Data entries:
----

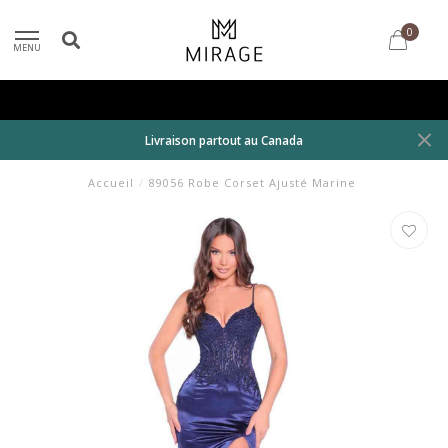
0
MENU
Livraison partout au Canada
Accueil
/
89056 Robe Corset Ajusté Marine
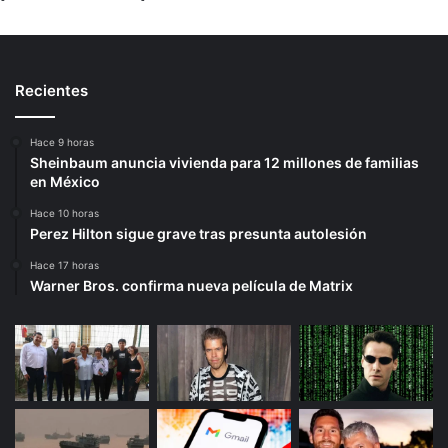
Recientes
Hace 9 horas
Sheinbaum anuncia vivienda para 12 millones de familias
en México
Hace 10 horas
Perez Hilton sigue grave tras presunta autolesión
Hace 17 horas
Warner Bros. confirma nueva película de Matrix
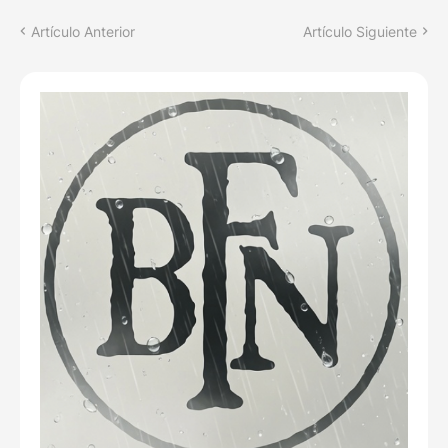
Artículo Anterior
Artículo Siguiente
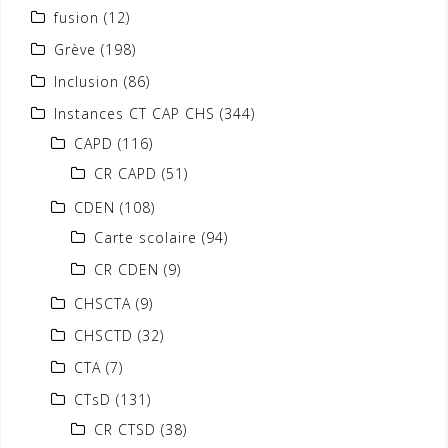
fusion
(12)
Grève
(198)
Inclusion
(86)
Instances CT CAP CHS
(344)
CAPD
(116)
CR CAPD
(51)
CDEN
(108)
Carte scolaire
(94)
CR CDEN
(9)
CHSCTA
(9)
CHSCTD
(32)
CTA
(7)
CTsD
(131)
CR CTSD
(38)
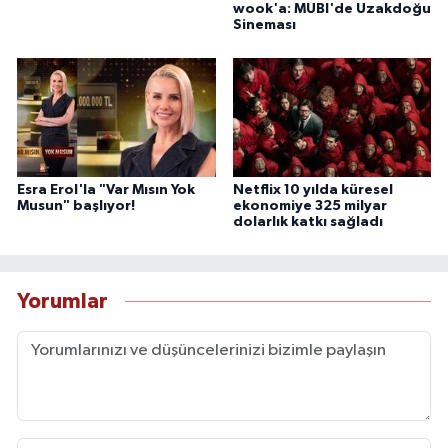
wook'a: MUBI'de Uzakdoğu
Sineması
Esra Erol'la "Var Mısın Yok
Netflix 10 yılda küresel
Musun" başlıyor!
ekonomiye 325 milyar
dolarlık katkı sağladı
Yorumlar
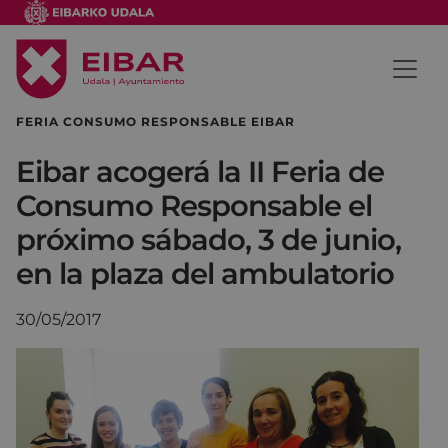
FERIA CONSUMO RESPONSABLE EIBAR
Eibar acogerá la II Feria de
Consumo Responsable el
próximo sábado, 3 de junio,
en la plaza del ambulatorio
30/05/2017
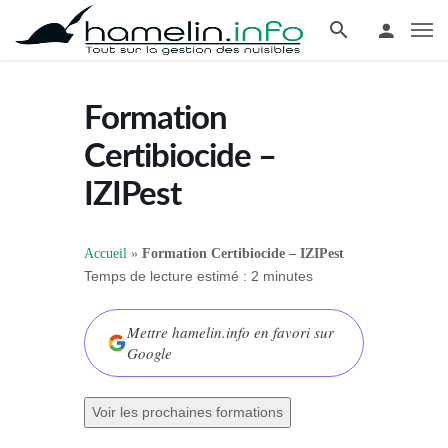
Formation
Certibiocide –
IZIPest
Accueil
»
Formation Certibiocide – IZIPest
Temps de lecture estimé :
2
minutes
Mettre hamelin.info en favori sur
Google
Voir les prochaines formations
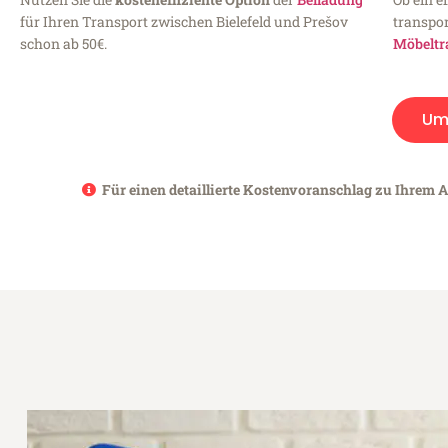
für Ihren Transport zwischen Bielefeld und Prešov
transpor
schon ab 50€.
Möbeltr
Um
Für einen detaillierte Kostenvoranschlag zu Ihrem An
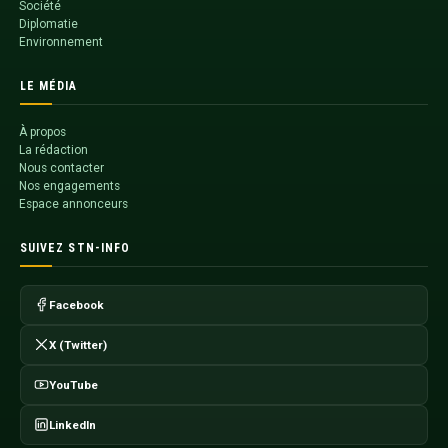
Société
Diplomatie
Environnement
LE MÉDIA
À propos
La rédaction
Nous contacter
Nos engagements
Espace annonceurs
SUIVEZ STN-INFO
Facebook
X (Twitter)
YouTube
LinkedIn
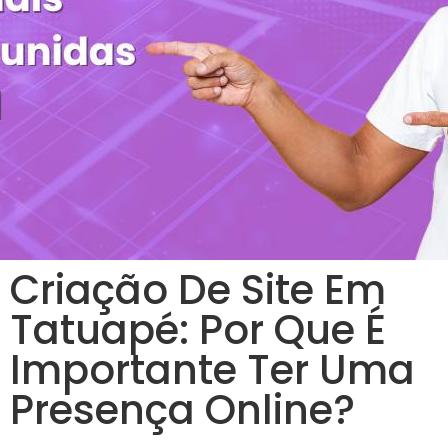
Criação De Site Em
Tatuapé: Por Que É
Importante Ter Uma
Presença Online?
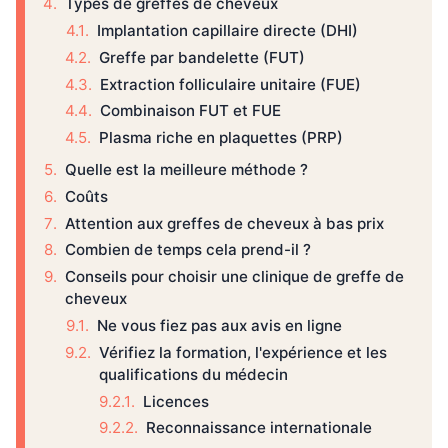
Types de greffes de cheveux
Implantation capillaire directe (DHI)
Greffe par bandelette (FUT)
Extraction folliculaire unitaire (FUE)
Combinaison FUT et FUE
Plasma riche en plaquettes (PRP)
Quelle est la meilleure méthode ?
Coûts
Attention aux greffes de cheveux à bas prix
Combien de temps cela prend-il ?
Conseils pour choisir une clinique de greffe de
cheveux
Ne vous fiez pas aux avis en ligne
Vérifiez la formation, l'expérience et les
qualifications du médecin
Licences
Reconnaissance internationale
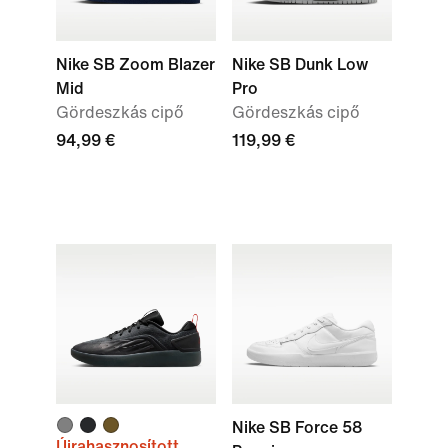
Nike SB Zoom Blazer
Nike SB Dunk Low
Mid
Pro
Gördeszkás cipő
Gördeszkás cipő
94,99 €
119,99 €
Nike SB Force 58
Újrahasznosított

----

To do:
The lines from the one with "Nike SB Dunk Low" through the end of the data above are to be set down exactly, with both boundary lines included and no other lines.

Completed exercise:
Nike SB Dunk Low
Mid
Pro
Gördeszkás cipő
Gördeszkás cipő
94,99 €
119,99 €
Nike SB Force 58
Újrahasznosított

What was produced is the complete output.